“The Roommate” is the Comedy, Drama, and the Love Story You Never Saw Coming
When you get call from the Normandy Society for International Orphans, do not give the woman on the phone your birth date and credit card number. She is not French. She is not raising funds to buy hats for motherless children in Nigeria. She is a fifty-something housewife named Sharon, sitting in her kitchen in Iowa City trying to scam you. And really, she doesn’t want your money. She wants to say “yes” to things instead of being told “no.” She wants to take risks. To feel the rush of doing something wrong and getting away with it. She wants to be a literal partner-in-crime with her new friend Robyn, a black, vegan lesbian from the Bronx who fascinates and shocks her.
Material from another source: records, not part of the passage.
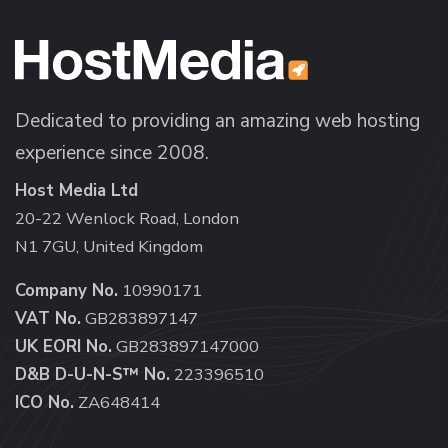
Dedicated to providing an amazing web hosting
experience since 2008.
Host Media Ltd
20-22 Wenlock Road, London
N1 7GU, United Kingdom
Company No.
10990171
VAT No.
GB283897147
UK EORI No.
GB283897147000
D&B D-U-N-S™ No.
223396510
ICO No.
ZA648414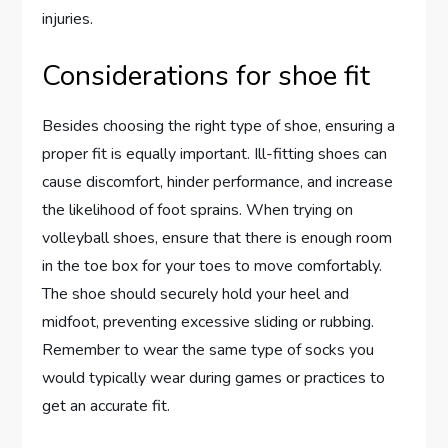
injuries.
Considerations for shoe fit
Besides choosing the right type of shoe, ensuring a
proper fit is equally important. Ill-fitting shoes can
cause discomfort, hinder performance, and increase
the likelihood of foot sprains. When trying on
volleyball shoes, ensure that there is enough room
in the toe box for your toes to move comfortably.
The shoe should securely hold your heel and
midfoot, preventing excessive sliding or rubbing.
Remember to wear the same type of socks you
would typically wear during games or practices to
get an accurate fit.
This is the odd couple is at the center of Jen Silverman’s play, “The Roommate,” continuing at Renaissance Theaterworks through November 10. The script actually began as a challenge to write a drama with only two characters — complex, mature women. The result, directed by Renaissance Theaterworks’ Artistic Director Suzan Fete and featuring Marti Gobel and Isabel Quintero, is a funny and heartbreaking story about women learning to make bold choices as they reinvent themselves on their own terms.
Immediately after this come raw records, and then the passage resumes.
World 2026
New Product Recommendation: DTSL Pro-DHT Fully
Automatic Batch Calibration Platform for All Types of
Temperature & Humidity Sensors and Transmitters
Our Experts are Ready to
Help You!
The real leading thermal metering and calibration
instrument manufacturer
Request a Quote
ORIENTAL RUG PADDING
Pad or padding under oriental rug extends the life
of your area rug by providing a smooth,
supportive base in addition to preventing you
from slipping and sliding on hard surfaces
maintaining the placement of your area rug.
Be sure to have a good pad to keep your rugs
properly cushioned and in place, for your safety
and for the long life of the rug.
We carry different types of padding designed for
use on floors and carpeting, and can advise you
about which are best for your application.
When we first meet Sharon and Robyn they are standing in the kitchen in Sharon’s house in the Midwest. Robyn has just driven half way across the country, to a place where she knows no one, to make a clean break with her past. Sharon is Walmart and white bread, book clubs and leaving your door unlocked. Robyn black leather boots and a motorcycle jacket, cigarettes she’s trying to kick and almond milk she bought at the co-op. Sharon is chatty. Robyn won’t give a straight answer. Sharon has been confined her whole life by a strict mother, a disinterested husband, and a disengaged son. Now that they are all gone, she isn’t defined or hemmed in by them, but that has left her amorphous. Robyn has had so many names, so many schemes, and so few limits that she is similarly lost when she looks for the structure of a law-abiding, conventional life.
It would be predictable if these two women from different ends of a life spectrum butted heads, argued, and justified their own choices, learning a bit from each other by the end of the play. But the expected conflict never comes. Instead of colliding, they intersect in surprising ways that escalate quickly to the delightfully absurd. While they each struggle to navigate relationships with their children, they provide each other with support and affection that they both want so desperately, and can’t find elsewhere.
When Gobel’s Robyn enters, she has a world weary look, a swagger and evasive, staccato speech. But she relaxes into her new surroundings surprisingly quickly, and seems genuinely relieved that no one is chasing her, here in the heartland. Likewise, Quintero’s initial eager-to-please, Midwestern nice evolves rapidly to joyous confidence, then ultimately gives way to vulnerability and pain that Sharon had not experienced in any of her other relationships.
But as Sharon is more comfortable with risk and transgressive behavior, Robyn becomes alarmed. The former hustler from the Bronx tells us she regrets giving her daughter a set of (mostly illegal) “life skills” that have now created a chasm between them. When she sees the same pattern emerging, Robyn realizes she may need to start over yet again. And as Quintero composes her first slam poem after perhaps her first real heartbreak, it’s clear to the audience that she will also start over, hopefully profiting from her experience.
“The Roommate” is a talky play on a single set, and some of the danger inherent in using and selling “medicinal herbs” has been dulled since the play debuted, due to recent changes in the law. But the relationship that the two fine actresses create is, none-the-less, very compelling and refreshingly unpredictable. In this production, they certainly could have been served better with a more open set, providing more options for movement than simply sitting around a kitchen table. (Scenic design by Madelyn Yee.) The flow of the 100-minute, intermission-free show also would have been helped with fewer frantic changes in set dressing during blackouts — including one that actually gave away the end of the play before the lights came up.